TASK BRIEF. Render the stretch of the data below, from the line that contains "DE DA ESTERNI" through the line that contains "アンダーグラウンドベイビーズ", as a JSON list of strings with one string per line and no blank lines. Leave the pictures out of the answer.

Data drawn from a collection

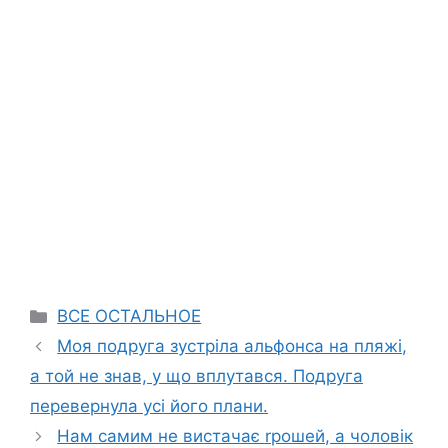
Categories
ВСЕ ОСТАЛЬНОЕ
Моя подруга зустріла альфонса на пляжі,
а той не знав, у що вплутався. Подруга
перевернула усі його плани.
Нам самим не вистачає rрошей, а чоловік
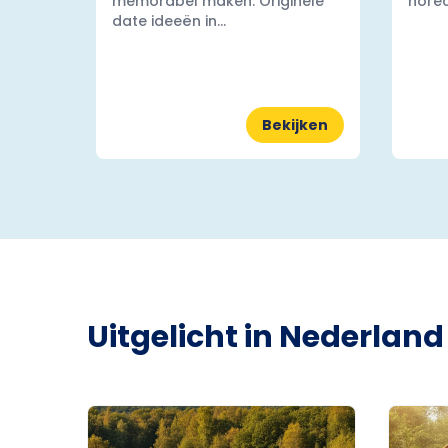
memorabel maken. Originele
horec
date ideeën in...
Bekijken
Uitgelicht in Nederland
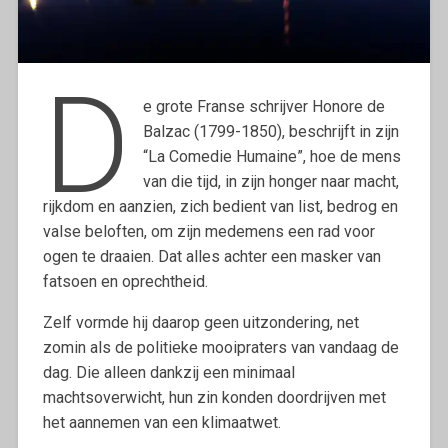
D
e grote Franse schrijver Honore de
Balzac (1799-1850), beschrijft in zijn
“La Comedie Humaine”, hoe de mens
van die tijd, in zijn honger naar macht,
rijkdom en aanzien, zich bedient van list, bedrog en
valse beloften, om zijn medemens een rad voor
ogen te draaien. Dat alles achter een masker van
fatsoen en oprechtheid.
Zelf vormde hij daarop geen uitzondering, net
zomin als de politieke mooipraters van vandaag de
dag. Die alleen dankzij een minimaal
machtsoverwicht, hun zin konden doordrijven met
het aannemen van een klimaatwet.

==

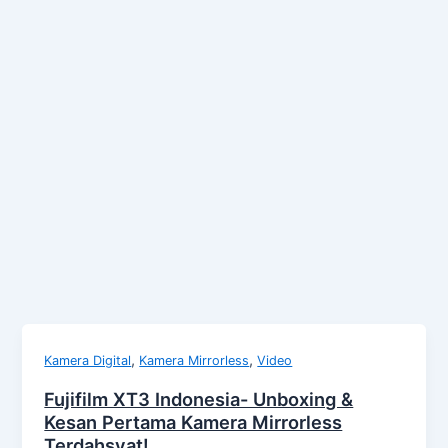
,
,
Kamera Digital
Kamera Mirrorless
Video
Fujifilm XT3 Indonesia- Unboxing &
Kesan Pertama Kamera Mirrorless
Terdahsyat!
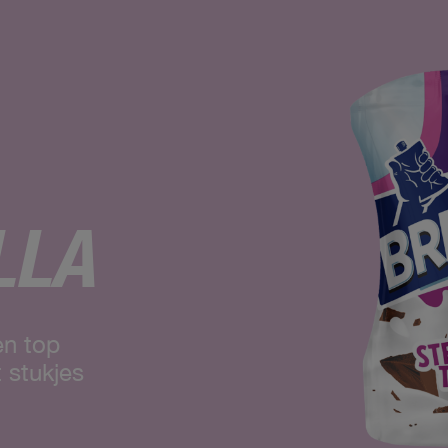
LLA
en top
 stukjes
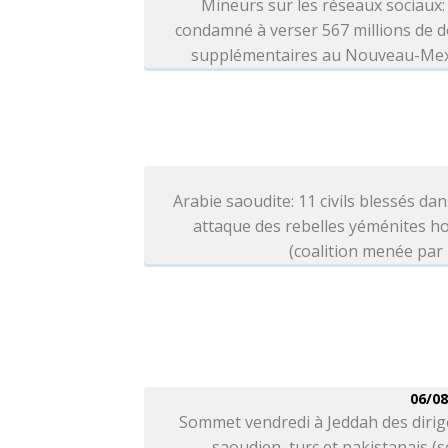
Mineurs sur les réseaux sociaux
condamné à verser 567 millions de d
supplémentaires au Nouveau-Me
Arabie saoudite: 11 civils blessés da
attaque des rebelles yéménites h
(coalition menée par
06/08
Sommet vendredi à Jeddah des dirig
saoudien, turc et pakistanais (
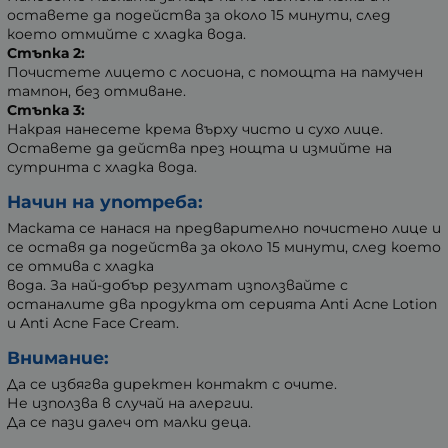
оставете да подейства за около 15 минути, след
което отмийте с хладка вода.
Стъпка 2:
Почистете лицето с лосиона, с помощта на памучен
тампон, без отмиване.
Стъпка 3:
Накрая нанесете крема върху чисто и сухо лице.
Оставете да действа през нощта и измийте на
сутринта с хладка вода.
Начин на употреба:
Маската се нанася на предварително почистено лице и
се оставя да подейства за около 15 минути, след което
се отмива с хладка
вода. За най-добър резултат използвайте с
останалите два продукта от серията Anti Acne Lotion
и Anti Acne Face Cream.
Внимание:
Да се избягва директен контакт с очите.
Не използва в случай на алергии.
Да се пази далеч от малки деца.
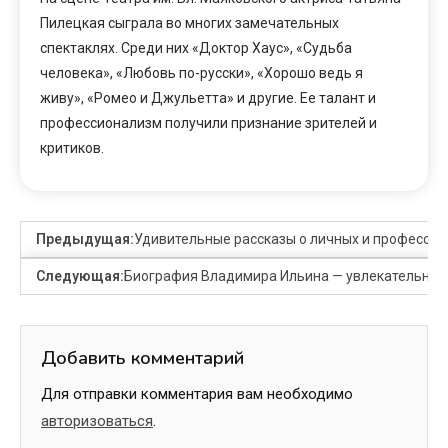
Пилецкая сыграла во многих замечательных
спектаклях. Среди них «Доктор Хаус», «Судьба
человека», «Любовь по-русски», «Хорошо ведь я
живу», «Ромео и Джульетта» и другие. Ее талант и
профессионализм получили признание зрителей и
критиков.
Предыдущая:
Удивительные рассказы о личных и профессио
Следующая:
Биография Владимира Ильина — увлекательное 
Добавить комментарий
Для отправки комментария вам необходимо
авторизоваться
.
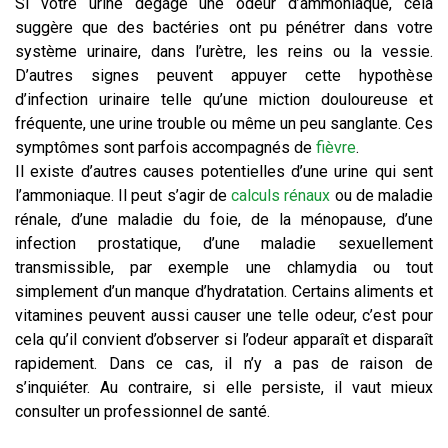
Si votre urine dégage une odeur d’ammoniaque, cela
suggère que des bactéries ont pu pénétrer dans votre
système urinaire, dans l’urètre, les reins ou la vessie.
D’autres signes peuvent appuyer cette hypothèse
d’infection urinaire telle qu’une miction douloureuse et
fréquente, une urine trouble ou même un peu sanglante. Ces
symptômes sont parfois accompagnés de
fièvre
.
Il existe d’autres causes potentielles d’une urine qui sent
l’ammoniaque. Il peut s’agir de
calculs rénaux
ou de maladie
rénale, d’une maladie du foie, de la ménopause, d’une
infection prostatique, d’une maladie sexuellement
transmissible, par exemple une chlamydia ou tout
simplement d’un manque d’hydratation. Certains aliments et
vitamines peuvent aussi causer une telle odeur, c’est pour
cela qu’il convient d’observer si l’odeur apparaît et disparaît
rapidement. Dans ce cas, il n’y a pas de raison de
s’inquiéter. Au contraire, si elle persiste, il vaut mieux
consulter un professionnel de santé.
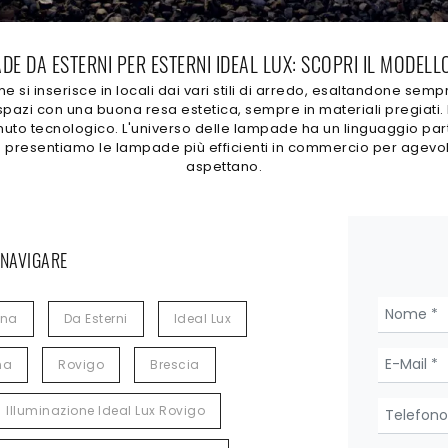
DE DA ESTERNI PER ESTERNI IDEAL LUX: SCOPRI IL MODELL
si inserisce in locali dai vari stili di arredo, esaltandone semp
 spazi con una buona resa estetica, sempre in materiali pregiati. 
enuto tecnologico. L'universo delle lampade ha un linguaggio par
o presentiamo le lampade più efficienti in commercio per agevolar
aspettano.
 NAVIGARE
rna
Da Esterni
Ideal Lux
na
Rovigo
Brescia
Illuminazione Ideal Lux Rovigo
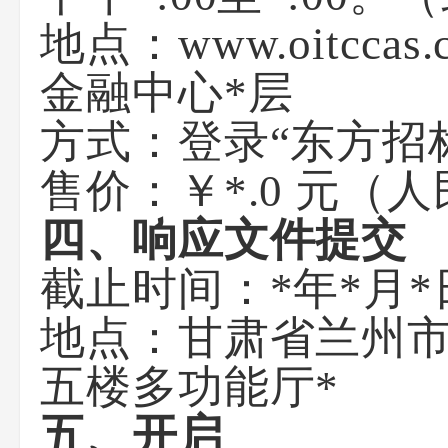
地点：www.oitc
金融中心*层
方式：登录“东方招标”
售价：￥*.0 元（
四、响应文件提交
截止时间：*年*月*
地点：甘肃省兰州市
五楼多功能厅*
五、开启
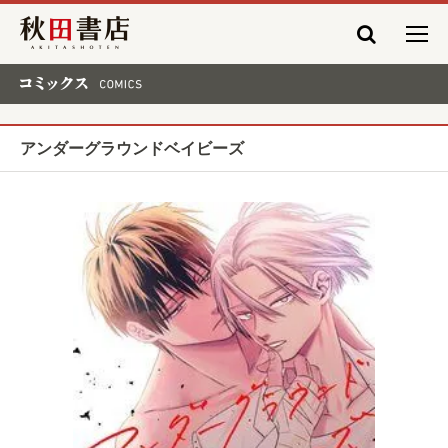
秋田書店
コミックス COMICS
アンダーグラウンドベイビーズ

WRITTEN REPLY.
[
  "DE DA ESTERNI PER ESTERNI IDEAL LUX: SCOPRI IL MODELL",
  "si inserisce in locali dai vari stili di arredo, esaltandone semp",
  " spazi con una buona resa estetica, sempre in materiali pregiati. ",
  "enuto tecnologico. L'universo delle lampade ha un linguaggio par",
  "o presentiamo le lampade più efficienti in commercio per agevolar",
  "aspettano.",
  " NAVIGARE",
  "rna",
  "Da Esterni",
  "Ideal Lux",
  "na",
  "Rovigo",
  "Brescia",
  "Illuminazione Ideal Lux Rovigo",
  "地点：www.oitc",
  "金融中心*层",
  "方式：登录“东方招标”",
  "售价：￥*.0 元（",
  "四、响应文件提交",
  "截止时间：*年*月*",
  "地点：甘肃省兰州市",
  "五楼多功能厅*",
  "五、开启",
  "秋田書店",
  "コミックス COMICS",
  "アンダーグラウンドベイビーズ"
]